Отчет

Отчет

Свой дебютантский сборник переводов «Из новой русской лирики», в котором — наряду с Гумилевым и Хлебниковым — самое почетное место занял Борис Пастернак, я издал в 1936 году, но с автором мне суждено было познакомиться лишь спустя ровно два десятилетия. С поэзией Пастернака я столкнулся еще до того, как в Польше появились первые переводы его стихов, сделанные Тувимом и Броневским — и уже тогда она стала для меня глубоким потрясением, которое, в сущности, и определило мои будущие поэтические симпатии. Тогда же я начал переводить Пастернака. Помню, как путь к этой поэзии мне указали переводы Тувима, особенно «Из суеверья» — эта «коробка с красным померанцем», коробка, которая открылась, явив мне магию, волшебство и великолепие, легкость и глубину, лирику столь летучую, что почти неуловимую, уходящую вглубь, в размышления о предопределенности человеческих судеб.
Сборник «Из новой русской лирики» я послал Пастернаку — и лишь по прошествии двадцати лет получил от самого поэта подтверждение, что книга была получена. В 1948 году, впервые попав в Москву в составе первой делегации польских писателей (о которой упоминает в своих дневниках Эренбург), я — хоть и ехал с мыслью, что непременно должен увидеться с Пастернаком — по ряду причин с ним не встретился.
Прошло восемь лет. Марк Живов, ныне покойный переводчик польской поэзии, прекрасный ее популяризатор, имя которого сегодня, увы, вспоминают все реже, сам предложил съездить со мной в Переделкино к Пастернаку. И вот, в конце октября 1956 года мы, по предварительной договоренности, входим в дом, где живет поэт.
Была поздняя осень. На границе дня и сумерек стерегли дом полусонные клены. В саду стоял запах прелой листвы и оставшихся на грядках увядающих овощей. Дом в глубине сада чернел на фоне предвечернего неба. Вдалеке, за монастырским холмом, виднелось темное пятно кладбища, доносились грохот и свистки электричек. Светлая полоска обозначала последний различимый след уходящего дня. Тишина в саду, тишина земли, засыпающей под мокрой травой, напоминала паузу в тревожных стихах Пастернака.
= = = = = = =
> _Изучите материал_:
**1.** Дословно перепишите фрагмент воспоминаний о Пастернаке: начните с места, где стоят слова «Была поздняя осень.», и остановитесь после слов «тревожных стихах Пастернака.».
**2.** Кто, согласно воспоминаниям о Пастернаке, сам предложил съездить в Переделкино к поэту?

Собранные данные:
= = = = = = =
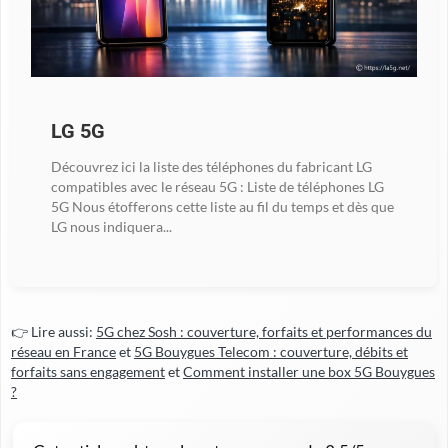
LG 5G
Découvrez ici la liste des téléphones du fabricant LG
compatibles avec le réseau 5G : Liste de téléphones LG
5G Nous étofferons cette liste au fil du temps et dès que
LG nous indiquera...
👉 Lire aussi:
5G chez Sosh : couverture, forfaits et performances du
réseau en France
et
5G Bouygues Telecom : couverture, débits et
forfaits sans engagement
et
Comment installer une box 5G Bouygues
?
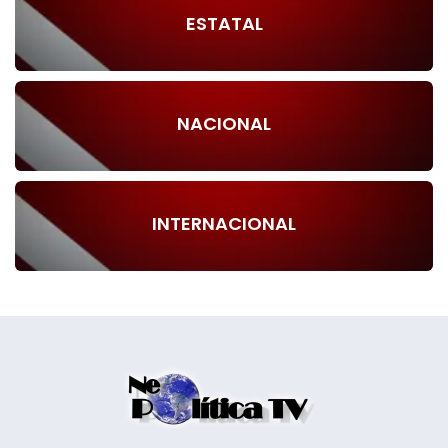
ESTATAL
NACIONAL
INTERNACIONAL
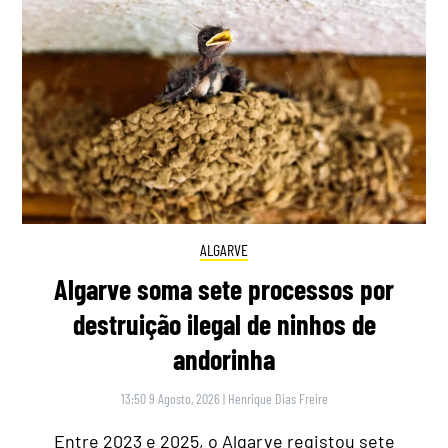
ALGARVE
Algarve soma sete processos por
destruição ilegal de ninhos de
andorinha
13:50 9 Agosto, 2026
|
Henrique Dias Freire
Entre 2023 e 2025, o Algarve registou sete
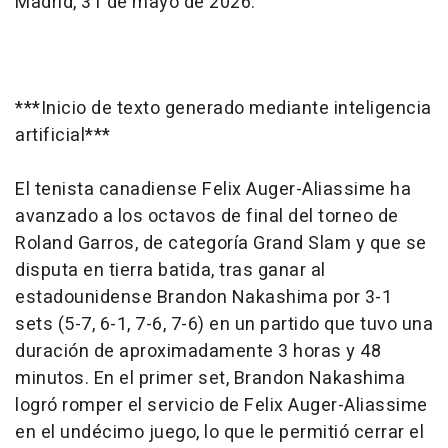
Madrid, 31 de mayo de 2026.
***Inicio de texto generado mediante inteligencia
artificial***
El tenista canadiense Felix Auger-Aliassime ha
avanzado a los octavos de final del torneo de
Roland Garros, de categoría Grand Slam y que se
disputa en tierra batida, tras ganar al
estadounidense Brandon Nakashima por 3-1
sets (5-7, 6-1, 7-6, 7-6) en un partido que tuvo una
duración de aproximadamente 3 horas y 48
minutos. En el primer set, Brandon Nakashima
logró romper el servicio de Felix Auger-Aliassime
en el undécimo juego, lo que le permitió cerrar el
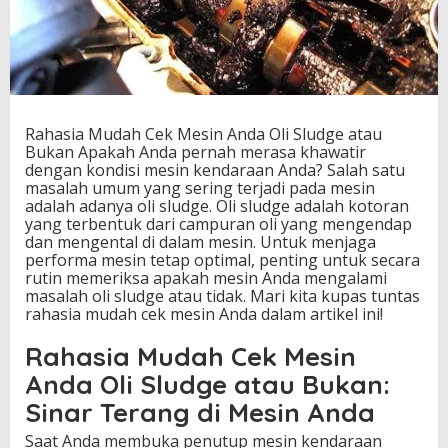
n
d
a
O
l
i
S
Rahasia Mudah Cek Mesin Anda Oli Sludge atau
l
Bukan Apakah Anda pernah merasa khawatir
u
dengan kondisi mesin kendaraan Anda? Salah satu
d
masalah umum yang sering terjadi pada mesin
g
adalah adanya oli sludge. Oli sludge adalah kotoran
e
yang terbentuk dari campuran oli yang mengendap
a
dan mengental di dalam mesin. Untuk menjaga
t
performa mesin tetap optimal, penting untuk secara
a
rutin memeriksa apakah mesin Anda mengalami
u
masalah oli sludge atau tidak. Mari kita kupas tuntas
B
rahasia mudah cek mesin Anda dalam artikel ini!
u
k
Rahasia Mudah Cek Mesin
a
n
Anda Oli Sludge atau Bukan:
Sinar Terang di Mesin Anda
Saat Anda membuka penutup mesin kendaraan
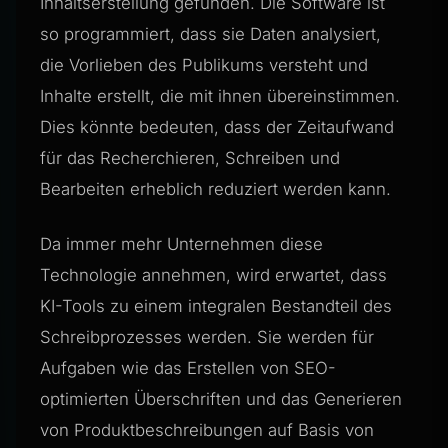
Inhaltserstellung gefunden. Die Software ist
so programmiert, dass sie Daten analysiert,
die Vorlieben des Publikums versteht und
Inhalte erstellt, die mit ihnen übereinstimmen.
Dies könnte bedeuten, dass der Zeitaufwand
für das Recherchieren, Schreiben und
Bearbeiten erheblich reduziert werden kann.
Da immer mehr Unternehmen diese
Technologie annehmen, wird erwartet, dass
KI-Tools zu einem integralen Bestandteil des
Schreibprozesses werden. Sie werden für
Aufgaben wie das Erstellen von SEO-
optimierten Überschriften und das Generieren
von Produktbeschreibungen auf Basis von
= = = = = = =
> _Ответы по заданиям_:
**1.**
Была поздняя осень. На границе дня и сумерек стерегли дом полусонные клены. В саду стоял запах прелой листвы и оставшихся на грядках увядающих овощей. Дом в глубине сада чернел на фоне предвечернего неба. Вдалеке, за монастырским холмом, виднелось темное пятно кладбища, доносились грохот и свистки электричек. Светлая полоска обозначала последний различимый след уходящего дня. Тишина в саду, тишина земли, засыпающей под мокрой травой, напоминала паузу в тревожных стихах Пастернака.

**2.** Поездку предложил Марк Живов, переводчик польской поэзии.